The kernel semi-least squares method for sparse distance approximation.

Samuel Epstein1, Margrit Betke

  • 1Department of Computer Science, Boston University, Boston, MA 02215, USA. samepst@cs.bu.edu

Neural Computation
|November 15, 2012
PubMed
Summary
This summary is machine-generated.

We introduce a new kernel semi-least squares method for solving complex problems.
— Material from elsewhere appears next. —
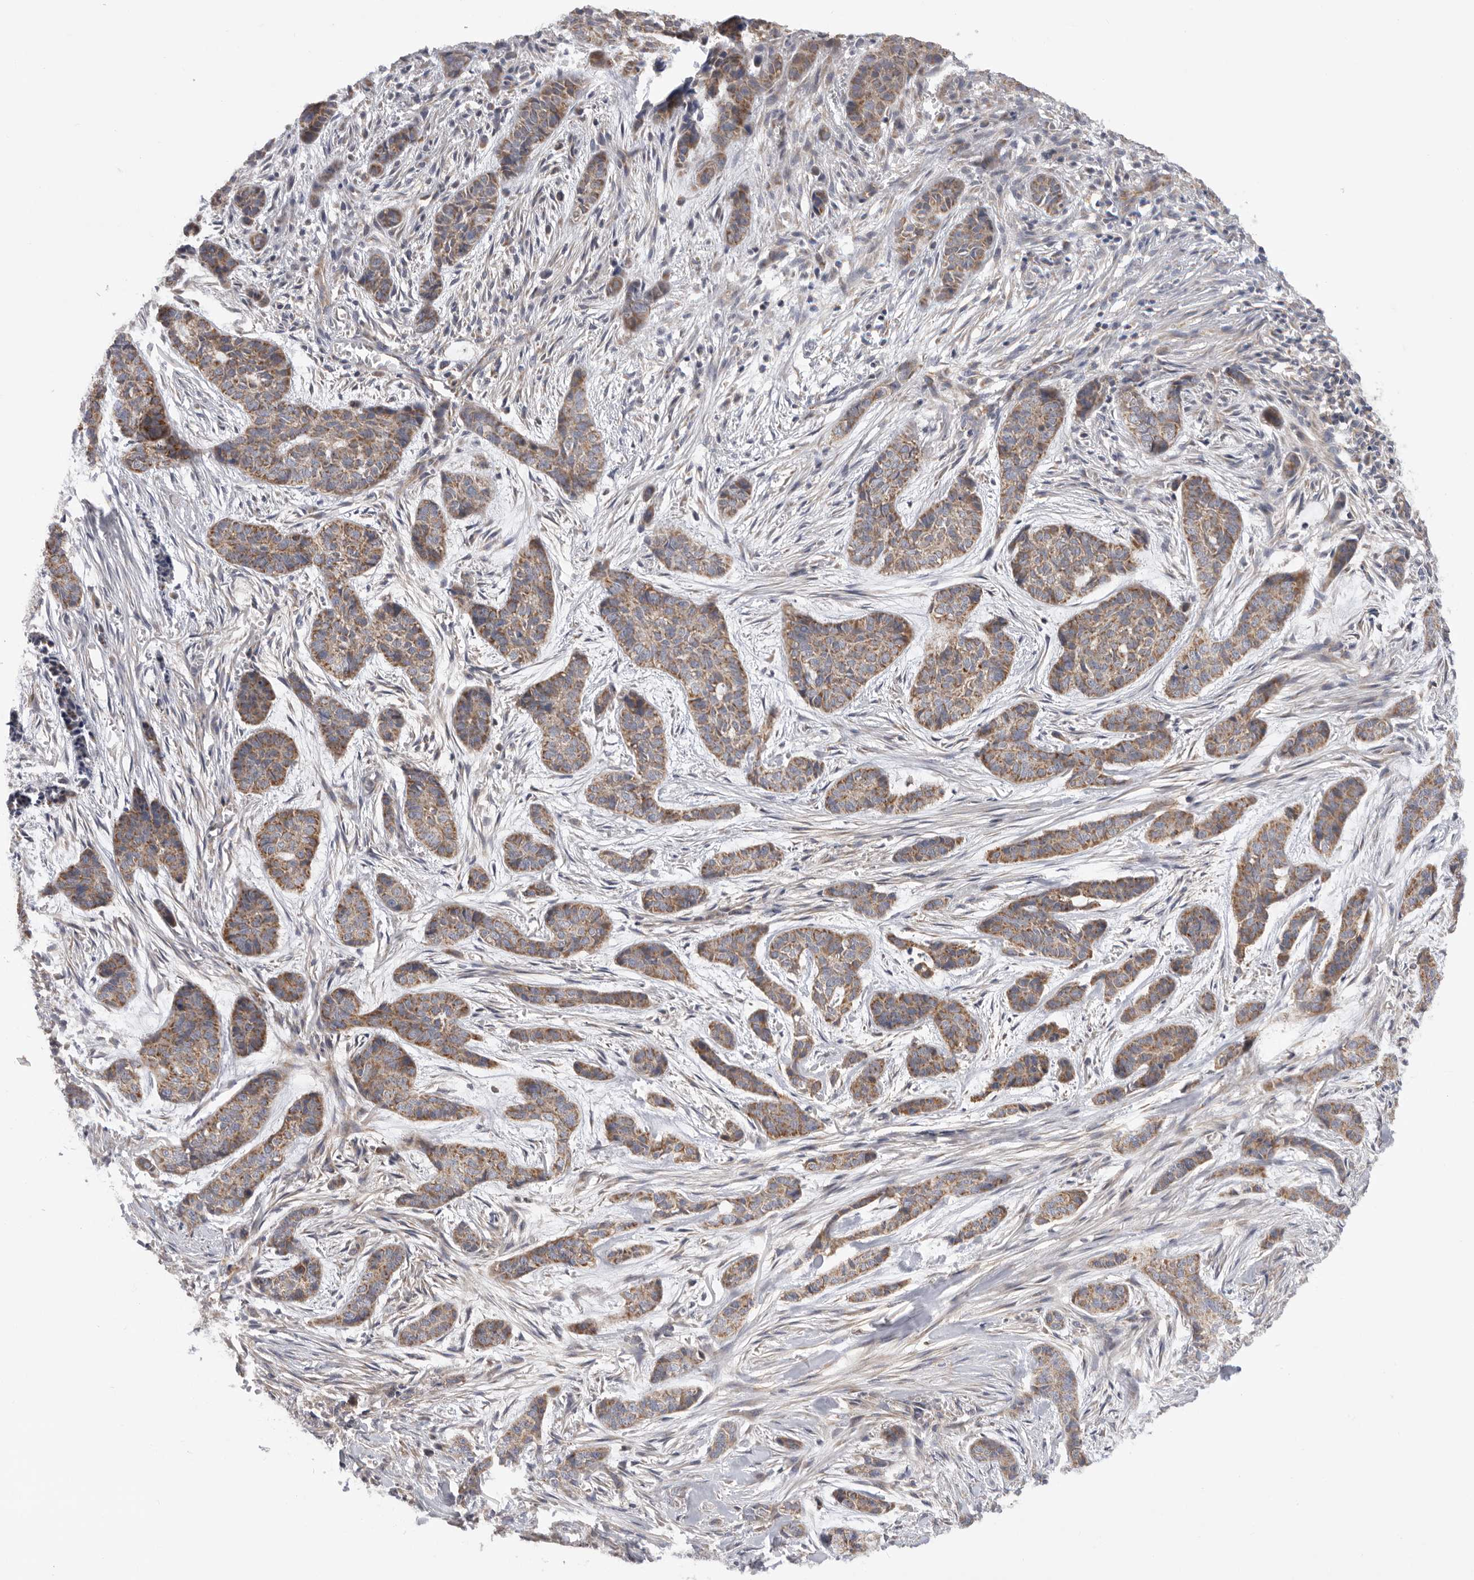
{"staining": {"intensity": "moderate", "quantity": ">75%", "location": "cytoplasmic/membranous"}, "tissue": "skin cancer", "cell_type": "Tumor cells", "image_type": "cancer", "snomed": [{"axis": "morphology", "description": "Basal cell carcinoma"}, {"axis": "topography", "description": "Skin"}], "caption": "Immunohistochemistry (IHC) of skin cancer (basal cell carcinoma) shows medium levels of moderate cytoplasmic/membranous positivity in approximately >75% of tumor cells.", "gene": "MTFR1L", "patient": {"sex": "female", "age": 64}}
This approach utilizes subset projection to efficiently approximate computationally expensive distance metrics, enhancing data analysis capabilities.

Related Experiment Videos

Area of Science:

  • Statistics
  • Machine Learning
  • Computational Mathematics

Background:

  • The semi-least squares problem, defined by Rao and Mitra (1971), is a foundational concept in statistical estimation.
  • Existing methods for solving the semi-least squares problem can be computationally intensive, particularly in high-dimensional settings.
  • Approximating complex distance metrics often requires significant computational resources, limiting their practical application.

Purpose of the Study:

  • To extend the classical semi-least squares problem to a kernelized version, enabling analysis within a reproducing kernel Hilbert space.
  • To introduce and detail a novel technique, subset projection, for efficiently solving the kernel semi-least squares problem.
  • To demonstrate the utility of subset projection results in approximating computationally expensive distance metrics.

Main Methods:

  • Extension of the semi-least squares problem to incorporate kernel functions.
  • Development and application of the subset projection algorithm for solving the kernel semi-least squares problem.
  • Utilizing the output of subset projection to derive approximations for distance metrics.

Main Results:

  • Successfully formulated the kernel semi-least squares problem.
  • Demonstrated the efficacy of subset projection in obtaining solutions for the kernel semi-least squares problem.
  • Showcased that subset projection results can effectively approximate computationally demanding distance metrics.

Conclusions:

  • The kernel semi-least squares problem offers a powerful framework for statistical estimation in complex data settings.
  • Subset projection provides an efficient computational method for addressing the kernel semi-least squares problem.
  • This work bridges the gap between advanced statistical modeling and practical approximation of distance metrics.